Syukuran dan selamatan selanjutnya diselenggarakan ketika anak-anak mereka telah berhasil menyelesaikan belajar mengaji Al-Qur'an-nya hingga 30 Juz. Teknis pelaksanaan syukuran dan selamatannya pun sama seperti pada saat berhasil menyelesaikan Iqra` Jilid 6.
Puncaknya adalah diselenggarakan upacara besar sebagai tanda syukur orang tua karena anaknya telah khatam belajar mengaji Al-Qur'an 30 Juz. Mereka dirias dan berbusana elok, kemudian diarak keliling kampung bak "Sang Raja" dan diiringi tabuhan dari grup kompang.
Kompang adalah sejenis alat musik tradisional yang populer bagi masyarakat Melayu. Kompang ini tergolong ke dalam kelompok alat musik gendang.
Setelah selesai diarak, "Sang Raja" diminta untuk duduk di atas panggung yang telah disiapkan. Baru kemudian rangkaian acara khataman Al-Qur'an pun dimulai. Acara intinya adalah "Sang Raja" menampilkan kepada khalayak ramai kemampuan membaca Al-Qur'an-nya.Â
Tidak semua surat dalam Al-Qur'an itu dibaca, hanya beberapa surat saja yang terdapat dalam Juz 30. Biasanya, surat-surat yang dibaca oleh "Sang Raja" diacara khataman Al-Qur'an tersebut adalah QS. Adh-Dhuha (93) hingga QS. An-Nas (114). Setelah "Sang Raja" selesai membaca surat-surat itu, acara khataman Al-Qur'an diakhiri dengan penyampaian beberapa nasihat dari gurunya dan ditutup dengan pembacaan doa.
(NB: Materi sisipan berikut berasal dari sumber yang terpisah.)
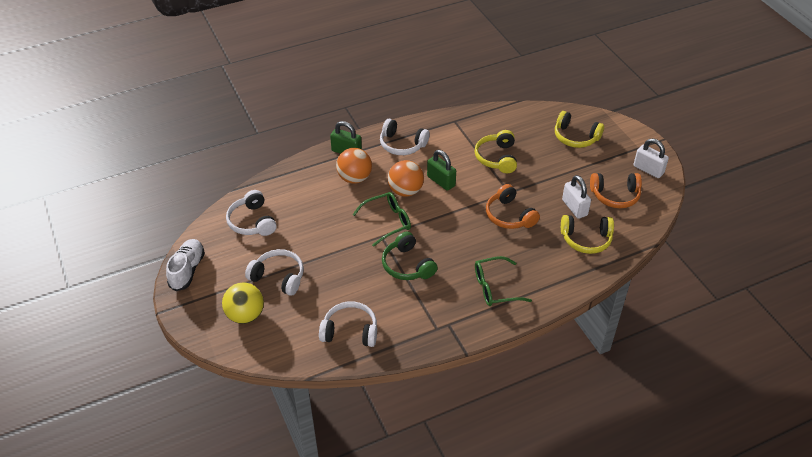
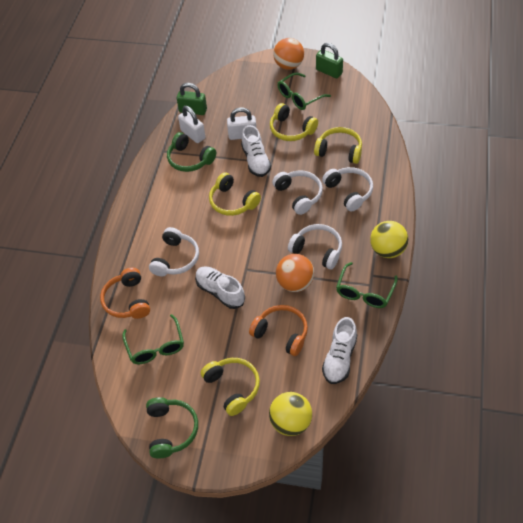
green glasses: 2 -> 3
green headphones: 1 -> 2
white shoe: 1 -> 3
yellow ball: 1 -> 2
yellow headphones: 3 -> 4

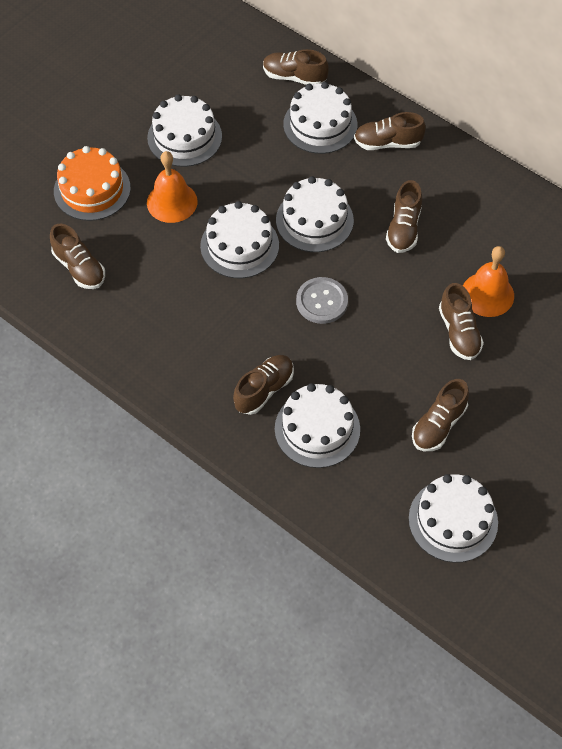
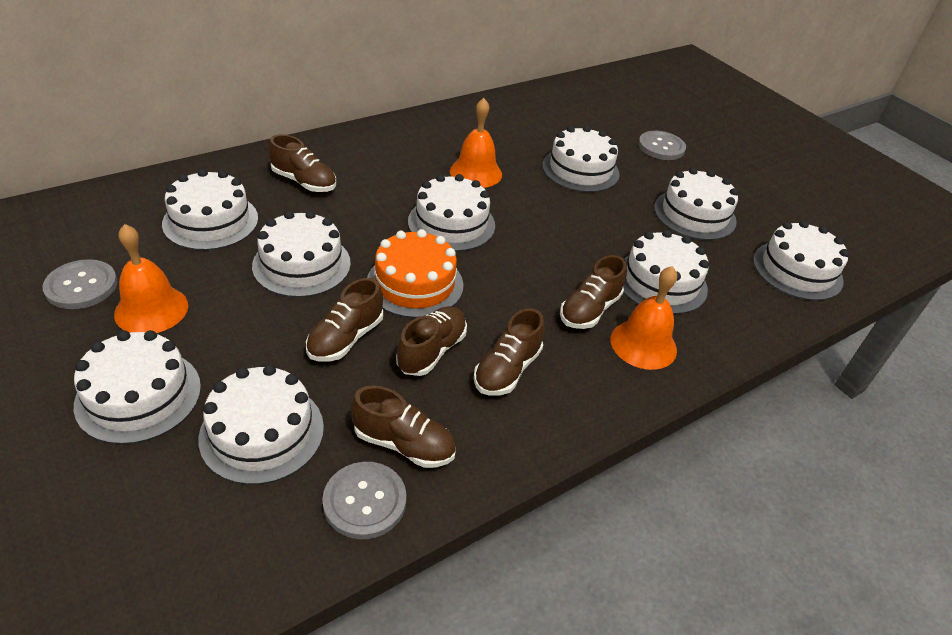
brown shoe: 7 -> 6
grey button: 1 -> 3
orange bell: 2 -> 3
white cake: 6 -> 9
Begitu doa selesai dibaca, para hadirin diminta untuk menikmati juadah yang telah disediakan.
Itulah potret keseruan dan keasyikan saya dan teman-teman di kampung dalam belajar mengaji Al-Qur'an di waktu kecil. Kadang-kadang, pada usia sekarang ini, saya merenung dan bertanya kepada diri sendiri, mengapa kini keasyikan saat berinteraksi dengan Al-Qur'an itu kian memudar? Ke mana perginya keseruan dan keasyikan itu? Asyik bersama Al-Qur'an semestinya kita upayakan sampai ke ujung nyawa. Semoga.